*** Extracted information ***
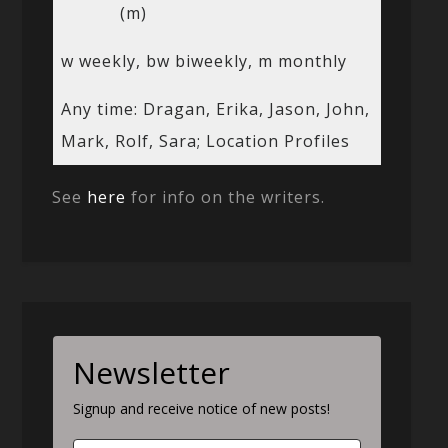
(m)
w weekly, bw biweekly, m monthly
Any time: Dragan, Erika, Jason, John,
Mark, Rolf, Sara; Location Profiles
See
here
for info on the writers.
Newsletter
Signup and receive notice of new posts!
*** End of Extracted information ***
## Activity
Once the pictures are set aside, give the rest of the listing again exactly.

## Solution for this exercise
(m)
w weekly, bw biweekly, m monthly
Any time: Dragan, Erika, Jason, John,
Mark, Rolf, Sara; Location Profiles
See
here
for info on the writers.
Newsletter
Signup and receive notice of new posts!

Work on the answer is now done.